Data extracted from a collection
+ + + +
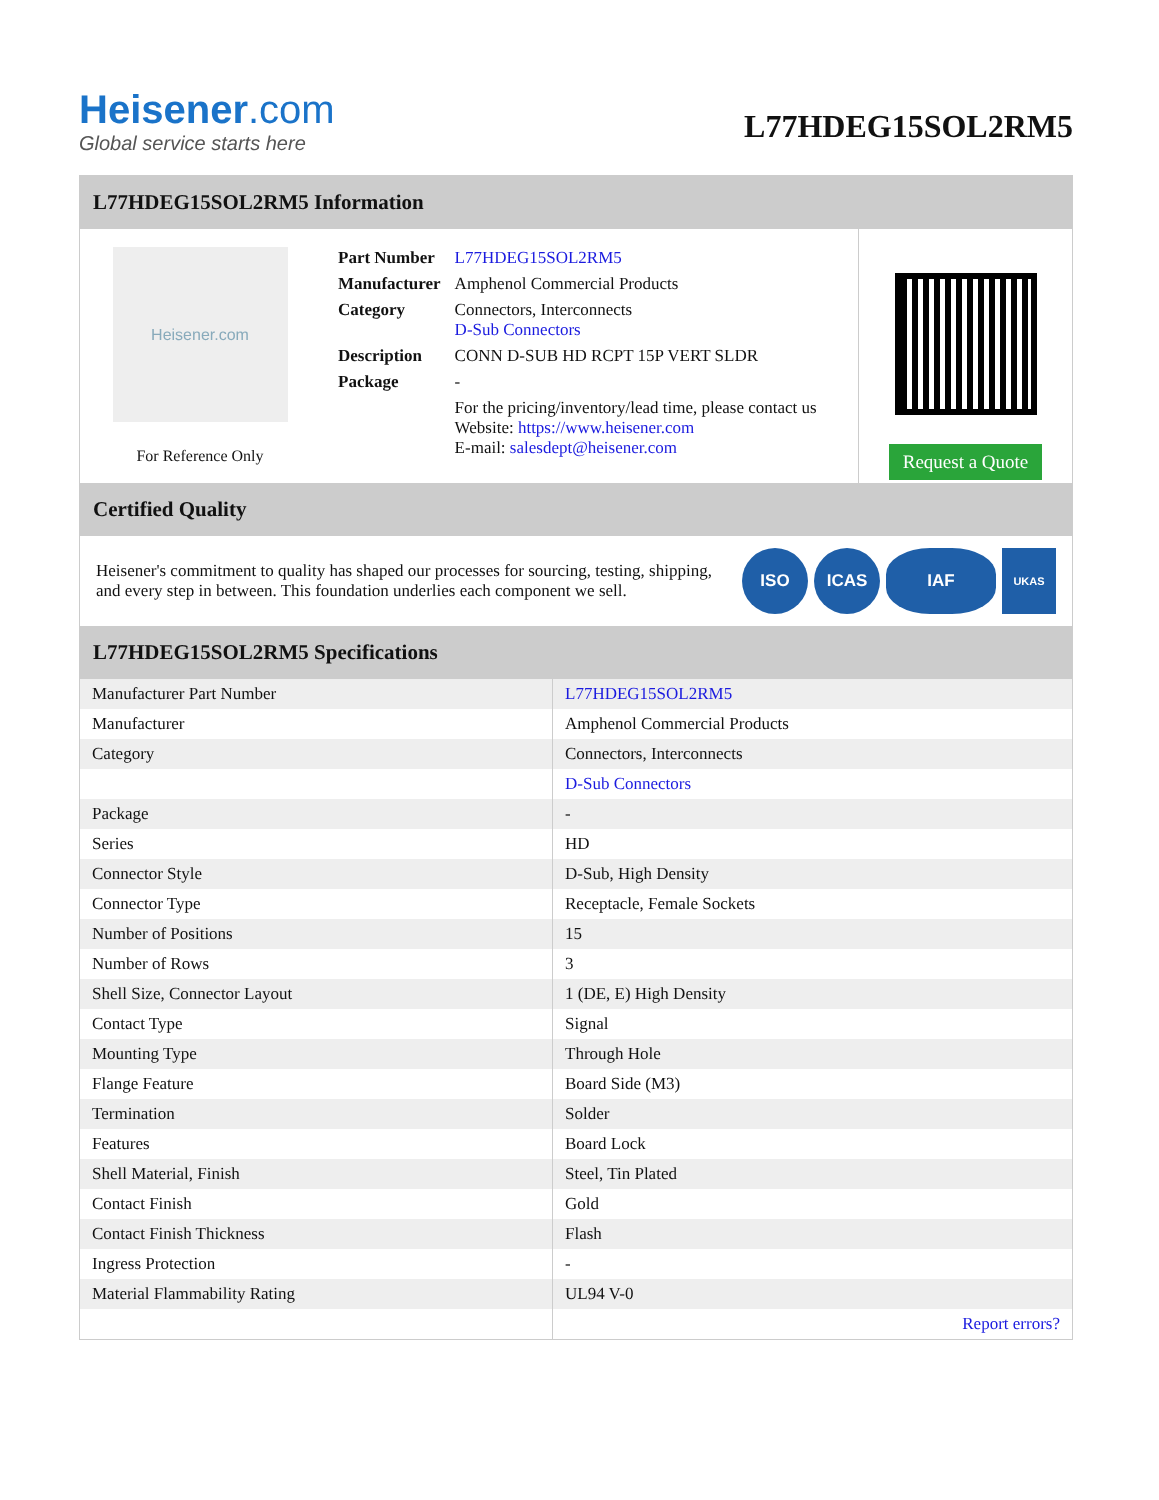Heisener.com
Global service starts here
L77HDEG15SOL2RM5
L77HDEG15SOL2RM5 Information
Heisener.com
For Reference Only
| Part Number | L77HDEG15SOL2RM5 |
| Manufacturer | Amphenol Commercial Products |
| Category | Connectors, Interconnects D-Sub Connectors |
| Description | CONN D-SUB HD RCPT 15P VERT SLDR |
| Package | - |
| | For the pricing/inventory/lead time, please contact us Website: https://www.heisener.com E-mail: salesdept@heisener.com |
Request a Quote
Certified Quality
Heisener's commitment to quality has shaped our processes for sourcing, testing, shipping, and every step in between. This foundation underlies each component we sell.
ISO ICAS IAF UKAS
L77HDEG15SOL2RM5 Specifications
| Manufacturer Part Number | L77HDEG15SOL2RM5 |
| Manufacturer | Amphenol Commercial Products |
| Category | Connectors, Interconnects |
| | D-Sub Connectors |
| Package | - |
| Series | HD |
| Connector Style | D-Sub, High Density |
| Connector Type | Receptacle, Female Sockets |
| Number of Positions | 15 |
| Number of Rows | 3 |
| Shell Size, Connector Layout | 1 (DE, E) High Density |
| Contact Type | Signal |
| Mounting Type | Through Hole |
| Flange Feature | Board Side (M3) |
| Termination | Solder |
| Features | Board Lock |
| Shell Material, Finish | Steel, Tin Plated |
| Contact Finish | Gold |
| Contact Finish Thickness | Flash |
| Ingress Protection | - |
| Material Flammability Rating | UL94 V-0 |
| | Report errors? |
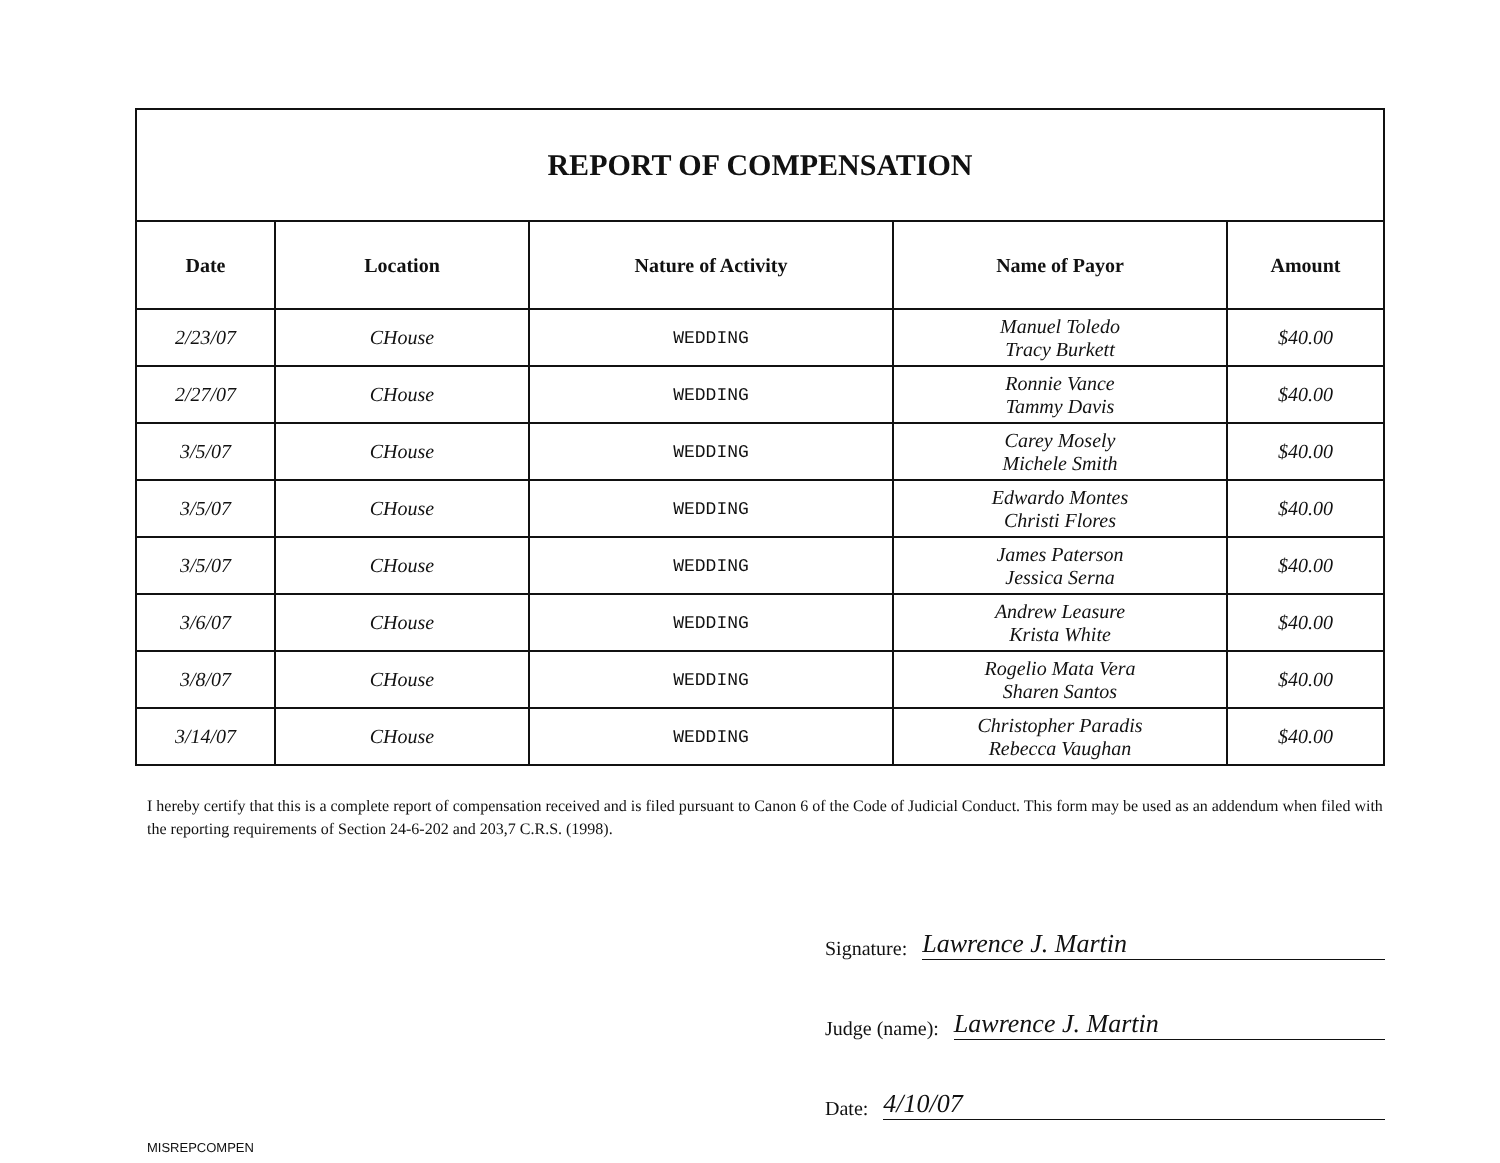REPORT OF COMPENSATION
| Date | Location | Nature of Activity | Name of Payor | Amount |
| --- | --- | --- | --- | --- |
| 2/23/07 | CHouse | WEDDING | Manuel Toledo Tracy Burkett | $40.00 |
| 2/27/07 | CHouse | WEDDING | Ronnie Vance Tammy Davis | $40.00 |
| 3/5/07 | CHouse | WEDDING | Carey Mosely Michele Smith | $40.00 |
| 3/5/07 | CHouse | WEDDING | Edwardo Montes Christi Flores | $40.00 |
| 3/5/07 | CHouse | WEDDING | James Paterson Jessica Serna | $40.00 |
| 3/6/07 | CHouse | WEDDING | Andrew Leasure Krista White | $40.00 |
| 3/8/07 | CHouse | WEDDING | Rogelio Mata Vera Sharen Santos | $40.00 |
| 3/14/07 | CHouse | WEDDING | Christopher Paradis Rebecca Vaughan | $40.00 |
I hereby certify that this is a complete report of compensation received and is filed pursuant to Canon 6 of the Code of Judicial Conduct. This form may be used as an addendum when filed with the reporting requirements of Section 24-6-202 and 203,7 C.R.S. (1998).
Signature: Lawrence J. Martin
Judge (name): Lawrence J. Martin
Date: 4/10/07
MISREPCOMPEN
+ + + +
■ **What to do**
Although the records contain pictures, print only the rest, exactly as written.

■ **Result below**
Heisener.com
Global service starts here
L77HDEG15SOL2RM5
L77HDEG15SOL2RM5 Information
Heisener.com
For Reference Only
| Part Number | L77HDEG15SOL2RM5 |
| Manufacturer | Amphenol Commercial Products |
| Category | Connectors, Interconnects D-Sub Connectors |
| Description | CONN D-SUB HD RCPT 15P VERT SLDR |
| Package | - |
| | For the pricing/inventory/lead time, please contact us Website: https://www.heisener.com E-mail: salesdept@heisener.com |
Request a Quote
Certified Quality
Heisener's commitment to quality has shaped our processes for sourcing, testing, shipping, and every step in between. This foundation underlies each component we sell.
ISO ICAS IAF UKAS
L77HDEG15SOL2RM5 Specifications
| Manufacturer Part Number | L77HDEG15SOL2RM5 |
| Manufacturer | Amphenol Commercial Products |
| Category | Connectors, Interconnects |
| | D-Sub Connectors |
| Package | - |
| Series | HD |
| Connector Style | D-Sub, High Density |
| Connector Type | Receptacle, Female Sockets |
| Number of Positions | 15 |
| Number of Rows | 3 |
| Shell Size, Connector Layout | 1 (DE, E) High Density |
| Contact Type | Signal |
| Mounting Type | Through Hole |
| Flange Feature | Board Side (M3) |
| Termination | Solder |
| Features | Board Lock |
| Shell Material, Finish | Steel, Tin Plated |
| Contact Finish | Gold |
| Contact Finish Thickness | Flash |
| Ingress Protection | - |
| Material Flammability Rating | UL94 V-0 |
| | Report errors? |
REPORT OF COMPENSATION
| Date | Location | Nature of Activity | Name of Payor | Amount |
| --- | --- | --- | --- | --- |
| 2/23/07 | CHouse | WEDDING | Manuel Toledo Tracy Burkett | $40.00 |
| 2/27/07 | CHouse | WEDDING | Ronnie Vance Tammy Davis | $40.00 |
| 3/5/07 | CHouse | WEDDING | Carey Mosely Michele Smith | $40.00 |
| 3/5/07 | CHouse | WEDDING | Edwardo Montes Christi Flores | $40.00 |
| 3/5/07 | CHouse | WEDDING | James Paterson Jessica Serna | $40.00 |
| 3/6/07 | CHouse | WEDDING | Andrew Leasure Krista White | $40.00 |
| 3/8/07 | CHouse | WEDDING | Rogelio Mata Vera Sharen Santos | $40.00 |
| 3/14/07 | CHouse | WEDDING | Christopher Paradis Rebecca Vaughan | $40.00 |
I hereby certify that this is a complete report of compensation received and is filed pursuant to Canon 6 of the Code of Judicial Conduct. This form may be used as an addendum when filed with the reporting requirements of Section 24-6-202 and 203,7 C.R.S. (1998).
Signature: Lawrence J. Martin
Judge (name): Lawrence J. Martin
Date: 4/10/07
MISREPCOMPEN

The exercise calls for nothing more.